三位峰主瞬間就不淡定了。
一個剛剛開辟丹田的小修者,身穿二階護甲,還能長時間運轉。
顯然有違常理。
即便他吞噬再多的靈石,本身能夠發揮以及轉化的力量,也遠遠達不到運轉二階護甲的地步。
可偏偏李朝歌做到了。
最重要的是,陳太墨還沒辦法破開他的防禦,隻能幹瞪著眼。
他幾乎要吐血。
打不打?
能打?
怎麽打?
陳太墨一臉豬肝色。
“肉身修行對上護甲,的確有點麻煩,不過……倘若王琳兒出手,施展琉璃劍意,說不定能破開他的防禦。”有人做出判斷。
的確。
肉身修行之力,渾厚,沉重,烈焰拳更是如此。
反觀琉璃劍意,以銳利聞名,再加上王琳兒的劍體,以及破陽六重天的實力,要斬開李朝歌的護甲,豈不是輕而易舉?
劍星峰主微微一笑,很認同這樣的說法,他望向周山峰主:“真要破不開就算了,也不丟臉,畢竟誰也沒有想到,那小家夥居然身穿護甲出戰,陳太墨又是火體,肉身修行,對戰上這種防禦確實很吃虧。”

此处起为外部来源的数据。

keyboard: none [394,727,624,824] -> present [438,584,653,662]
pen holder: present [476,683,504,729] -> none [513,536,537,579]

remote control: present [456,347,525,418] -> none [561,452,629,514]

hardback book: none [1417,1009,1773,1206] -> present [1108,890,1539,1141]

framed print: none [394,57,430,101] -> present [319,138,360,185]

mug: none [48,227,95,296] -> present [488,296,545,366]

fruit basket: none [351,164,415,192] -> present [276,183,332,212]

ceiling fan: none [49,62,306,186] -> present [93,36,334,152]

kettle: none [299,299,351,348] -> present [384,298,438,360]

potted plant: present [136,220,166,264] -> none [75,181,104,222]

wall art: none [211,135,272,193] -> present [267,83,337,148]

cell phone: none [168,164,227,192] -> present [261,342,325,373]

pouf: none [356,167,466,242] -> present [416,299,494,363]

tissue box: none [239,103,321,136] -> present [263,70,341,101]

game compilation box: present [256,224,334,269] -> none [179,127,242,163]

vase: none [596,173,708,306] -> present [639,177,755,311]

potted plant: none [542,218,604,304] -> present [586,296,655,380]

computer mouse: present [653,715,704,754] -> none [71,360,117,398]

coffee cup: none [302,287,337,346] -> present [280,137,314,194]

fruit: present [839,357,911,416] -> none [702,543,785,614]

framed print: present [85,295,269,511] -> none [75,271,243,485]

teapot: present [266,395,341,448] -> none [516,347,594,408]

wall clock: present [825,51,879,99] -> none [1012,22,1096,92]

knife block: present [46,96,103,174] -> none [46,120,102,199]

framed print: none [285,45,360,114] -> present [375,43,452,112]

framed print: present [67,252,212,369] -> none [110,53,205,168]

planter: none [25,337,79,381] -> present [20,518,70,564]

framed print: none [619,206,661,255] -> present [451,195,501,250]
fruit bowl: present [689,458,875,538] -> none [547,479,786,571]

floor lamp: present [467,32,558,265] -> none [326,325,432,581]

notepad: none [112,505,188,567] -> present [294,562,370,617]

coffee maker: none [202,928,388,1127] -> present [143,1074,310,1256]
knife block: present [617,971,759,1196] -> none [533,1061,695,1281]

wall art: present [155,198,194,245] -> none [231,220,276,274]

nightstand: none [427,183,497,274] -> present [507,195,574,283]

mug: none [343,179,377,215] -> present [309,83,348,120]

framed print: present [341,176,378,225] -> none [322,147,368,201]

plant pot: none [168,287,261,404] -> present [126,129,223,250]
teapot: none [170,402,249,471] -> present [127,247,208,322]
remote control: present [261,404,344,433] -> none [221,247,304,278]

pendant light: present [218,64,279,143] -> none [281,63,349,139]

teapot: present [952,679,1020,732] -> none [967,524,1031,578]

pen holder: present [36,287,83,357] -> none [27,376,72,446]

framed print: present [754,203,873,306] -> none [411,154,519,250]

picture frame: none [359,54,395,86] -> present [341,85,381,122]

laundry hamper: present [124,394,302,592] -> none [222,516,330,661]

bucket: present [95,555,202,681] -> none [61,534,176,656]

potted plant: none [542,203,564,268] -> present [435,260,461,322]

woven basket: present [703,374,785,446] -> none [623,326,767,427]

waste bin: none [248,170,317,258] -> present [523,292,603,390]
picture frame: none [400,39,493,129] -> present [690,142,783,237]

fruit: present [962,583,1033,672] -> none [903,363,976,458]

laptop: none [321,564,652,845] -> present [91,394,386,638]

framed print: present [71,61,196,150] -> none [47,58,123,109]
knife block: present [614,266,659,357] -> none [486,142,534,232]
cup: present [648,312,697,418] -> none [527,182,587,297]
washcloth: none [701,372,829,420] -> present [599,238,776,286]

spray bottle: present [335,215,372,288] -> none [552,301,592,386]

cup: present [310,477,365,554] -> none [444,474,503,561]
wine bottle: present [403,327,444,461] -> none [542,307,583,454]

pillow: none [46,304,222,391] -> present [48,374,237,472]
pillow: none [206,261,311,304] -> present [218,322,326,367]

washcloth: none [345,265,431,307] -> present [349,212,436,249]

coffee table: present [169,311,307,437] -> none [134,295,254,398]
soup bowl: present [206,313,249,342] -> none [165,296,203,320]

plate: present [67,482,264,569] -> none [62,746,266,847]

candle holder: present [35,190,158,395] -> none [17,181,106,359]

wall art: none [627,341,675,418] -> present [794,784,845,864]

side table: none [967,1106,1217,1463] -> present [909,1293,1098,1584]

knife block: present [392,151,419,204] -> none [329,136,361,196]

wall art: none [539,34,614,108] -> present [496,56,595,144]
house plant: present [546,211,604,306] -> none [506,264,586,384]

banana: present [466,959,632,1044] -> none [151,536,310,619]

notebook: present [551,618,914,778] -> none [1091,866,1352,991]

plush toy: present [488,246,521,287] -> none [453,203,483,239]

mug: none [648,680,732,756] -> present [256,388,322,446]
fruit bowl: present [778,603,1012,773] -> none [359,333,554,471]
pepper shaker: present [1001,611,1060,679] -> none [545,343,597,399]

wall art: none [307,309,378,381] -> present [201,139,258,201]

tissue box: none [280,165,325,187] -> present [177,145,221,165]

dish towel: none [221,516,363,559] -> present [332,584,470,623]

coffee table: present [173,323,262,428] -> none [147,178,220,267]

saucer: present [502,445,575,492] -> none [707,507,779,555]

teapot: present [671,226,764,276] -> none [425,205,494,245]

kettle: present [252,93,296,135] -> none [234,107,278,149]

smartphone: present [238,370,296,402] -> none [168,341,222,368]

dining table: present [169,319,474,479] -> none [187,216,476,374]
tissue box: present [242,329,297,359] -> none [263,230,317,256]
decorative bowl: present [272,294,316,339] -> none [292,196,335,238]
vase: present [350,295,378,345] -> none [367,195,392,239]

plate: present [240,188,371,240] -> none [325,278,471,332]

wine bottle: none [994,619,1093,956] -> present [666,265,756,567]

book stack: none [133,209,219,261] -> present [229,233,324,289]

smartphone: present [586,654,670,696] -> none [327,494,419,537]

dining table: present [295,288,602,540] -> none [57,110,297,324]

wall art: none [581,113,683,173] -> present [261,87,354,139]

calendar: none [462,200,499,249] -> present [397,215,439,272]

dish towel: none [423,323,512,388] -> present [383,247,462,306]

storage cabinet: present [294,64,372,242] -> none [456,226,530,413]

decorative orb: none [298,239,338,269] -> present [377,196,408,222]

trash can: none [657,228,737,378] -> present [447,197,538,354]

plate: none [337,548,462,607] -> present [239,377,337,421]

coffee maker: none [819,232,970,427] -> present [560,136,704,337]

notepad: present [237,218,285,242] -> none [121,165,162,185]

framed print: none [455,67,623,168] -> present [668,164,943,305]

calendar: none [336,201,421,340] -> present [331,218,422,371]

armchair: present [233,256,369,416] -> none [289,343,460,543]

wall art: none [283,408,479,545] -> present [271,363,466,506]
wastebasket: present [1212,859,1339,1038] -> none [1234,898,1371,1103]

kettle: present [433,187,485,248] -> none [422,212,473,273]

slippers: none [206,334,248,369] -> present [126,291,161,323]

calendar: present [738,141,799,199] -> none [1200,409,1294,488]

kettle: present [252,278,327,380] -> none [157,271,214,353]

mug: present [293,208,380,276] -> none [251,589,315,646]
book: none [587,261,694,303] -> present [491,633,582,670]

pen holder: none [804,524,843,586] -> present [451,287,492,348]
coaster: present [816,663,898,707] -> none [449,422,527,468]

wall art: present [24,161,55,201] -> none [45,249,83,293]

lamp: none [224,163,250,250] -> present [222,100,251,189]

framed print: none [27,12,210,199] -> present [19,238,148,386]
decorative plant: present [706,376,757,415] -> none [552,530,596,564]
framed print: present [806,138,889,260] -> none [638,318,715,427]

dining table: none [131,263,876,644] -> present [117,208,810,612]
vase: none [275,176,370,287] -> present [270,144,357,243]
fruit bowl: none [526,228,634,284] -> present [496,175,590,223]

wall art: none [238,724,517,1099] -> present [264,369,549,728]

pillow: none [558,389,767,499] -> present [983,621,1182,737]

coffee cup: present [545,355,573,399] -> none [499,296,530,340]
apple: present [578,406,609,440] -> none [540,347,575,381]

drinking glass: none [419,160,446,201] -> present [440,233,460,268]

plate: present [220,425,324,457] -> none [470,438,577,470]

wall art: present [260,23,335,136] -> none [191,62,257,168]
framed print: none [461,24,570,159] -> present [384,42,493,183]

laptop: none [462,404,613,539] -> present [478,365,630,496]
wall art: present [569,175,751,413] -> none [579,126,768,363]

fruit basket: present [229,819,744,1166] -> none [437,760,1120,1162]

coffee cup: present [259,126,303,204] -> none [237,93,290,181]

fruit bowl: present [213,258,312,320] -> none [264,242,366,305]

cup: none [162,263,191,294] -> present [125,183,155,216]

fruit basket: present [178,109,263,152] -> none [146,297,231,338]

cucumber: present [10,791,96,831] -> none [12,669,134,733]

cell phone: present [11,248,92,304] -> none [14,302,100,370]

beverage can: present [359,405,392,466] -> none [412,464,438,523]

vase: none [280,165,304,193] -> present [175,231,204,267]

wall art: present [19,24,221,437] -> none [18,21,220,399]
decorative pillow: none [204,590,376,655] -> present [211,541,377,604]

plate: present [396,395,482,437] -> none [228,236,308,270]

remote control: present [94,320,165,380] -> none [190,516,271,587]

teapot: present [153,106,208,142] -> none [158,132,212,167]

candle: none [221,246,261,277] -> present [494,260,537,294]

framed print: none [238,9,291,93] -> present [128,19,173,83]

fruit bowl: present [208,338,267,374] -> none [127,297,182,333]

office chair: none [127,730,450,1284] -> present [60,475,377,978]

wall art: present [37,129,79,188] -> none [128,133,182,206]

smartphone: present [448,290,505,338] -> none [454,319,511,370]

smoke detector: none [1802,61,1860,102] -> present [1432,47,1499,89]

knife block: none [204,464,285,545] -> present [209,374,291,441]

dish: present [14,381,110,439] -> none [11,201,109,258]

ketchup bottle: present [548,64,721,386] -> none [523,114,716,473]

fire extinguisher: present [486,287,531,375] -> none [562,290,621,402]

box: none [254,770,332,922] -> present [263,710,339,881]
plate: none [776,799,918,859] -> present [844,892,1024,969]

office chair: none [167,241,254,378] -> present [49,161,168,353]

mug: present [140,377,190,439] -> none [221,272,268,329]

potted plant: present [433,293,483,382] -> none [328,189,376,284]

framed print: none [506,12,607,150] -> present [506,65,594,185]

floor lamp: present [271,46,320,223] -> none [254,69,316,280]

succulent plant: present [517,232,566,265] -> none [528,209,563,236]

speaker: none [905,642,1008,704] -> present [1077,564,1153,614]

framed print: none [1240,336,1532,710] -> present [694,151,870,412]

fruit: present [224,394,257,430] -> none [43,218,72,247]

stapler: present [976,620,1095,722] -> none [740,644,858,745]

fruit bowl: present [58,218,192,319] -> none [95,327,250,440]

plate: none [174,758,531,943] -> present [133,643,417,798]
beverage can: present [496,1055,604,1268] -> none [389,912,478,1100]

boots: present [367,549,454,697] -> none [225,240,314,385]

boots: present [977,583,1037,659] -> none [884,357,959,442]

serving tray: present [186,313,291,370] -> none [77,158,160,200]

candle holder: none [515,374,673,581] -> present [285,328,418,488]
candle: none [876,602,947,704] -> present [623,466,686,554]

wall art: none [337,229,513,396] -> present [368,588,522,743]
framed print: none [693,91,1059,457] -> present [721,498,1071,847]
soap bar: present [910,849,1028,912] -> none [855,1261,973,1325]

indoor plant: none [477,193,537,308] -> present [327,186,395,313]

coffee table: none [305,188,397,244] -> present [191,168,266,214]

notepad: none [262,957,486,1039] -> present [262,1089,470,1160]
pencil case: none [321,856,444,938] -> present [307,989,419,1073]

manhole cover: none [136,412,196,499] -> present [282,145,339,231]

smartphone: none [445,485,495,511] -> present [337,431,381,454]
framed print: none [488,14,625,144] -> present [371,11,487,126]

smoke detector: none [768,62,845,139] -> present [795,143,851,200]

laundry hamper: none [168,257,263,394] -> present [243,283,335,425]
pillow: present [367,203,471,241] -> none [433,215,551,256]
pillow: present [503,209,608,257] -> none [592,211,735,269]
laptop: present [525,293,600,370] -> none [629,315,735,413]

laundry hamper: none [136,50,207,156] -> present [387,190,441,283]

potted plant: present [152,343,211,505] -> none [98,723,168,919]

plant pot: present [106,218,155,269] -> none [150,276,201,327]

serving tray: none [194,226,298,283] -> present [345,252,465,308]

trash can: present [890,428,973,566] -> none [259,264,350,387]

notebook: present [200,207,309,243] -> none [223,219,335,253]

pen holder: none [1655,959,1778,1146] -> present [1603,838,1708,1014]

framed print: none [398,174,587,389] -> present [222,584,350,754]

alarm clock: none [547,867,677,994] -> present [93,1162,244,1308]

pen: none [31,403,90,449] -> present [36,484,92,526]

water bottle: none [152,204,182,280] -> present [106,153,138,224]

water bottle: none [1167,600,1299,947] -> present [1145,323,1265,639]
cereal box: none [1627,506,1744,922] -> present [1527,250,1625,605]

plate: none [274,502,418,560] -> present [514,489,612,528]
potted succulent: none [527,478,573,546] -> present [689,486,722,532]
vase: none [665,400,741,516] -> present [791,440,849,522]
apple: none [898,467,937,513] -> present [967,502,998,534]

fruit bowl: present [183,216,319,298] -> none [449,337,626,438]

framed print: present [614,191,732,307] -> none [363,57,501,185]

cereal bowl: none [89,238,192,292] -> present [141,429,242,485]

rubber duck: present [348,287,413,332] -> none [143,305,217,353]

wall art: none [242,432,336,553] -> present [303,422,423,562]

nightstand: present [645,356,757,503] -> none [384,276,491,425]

周山峰主哼的一聲,臉色頗為難看:“剛才那是沒有準備好,著了李朝歌的道,現在知曉他身穿護甲,而且……師兄當真以為,以他的境界能長時間維持護甲?”
陳太墨輸給劍體,又或者輸給墨如霜,他都不覺得丟臉,同為天才,且境界上還有差距。
輸了,情有可原。
可若是輸給一個剛剛開辟丹田的小修者,他作為周山峰主的臉可就掛不住了。
周山峰主當即望向陳太墨,說道:“繼續攻擊,消耗他,他才剛開辟丹田,縱然有靈石在手,也無法長時間維持護甲。”
聽到這番話,陳太墨定了定神,也冷靜了不少,望向李朝歌的時候,眼神開始出現變化。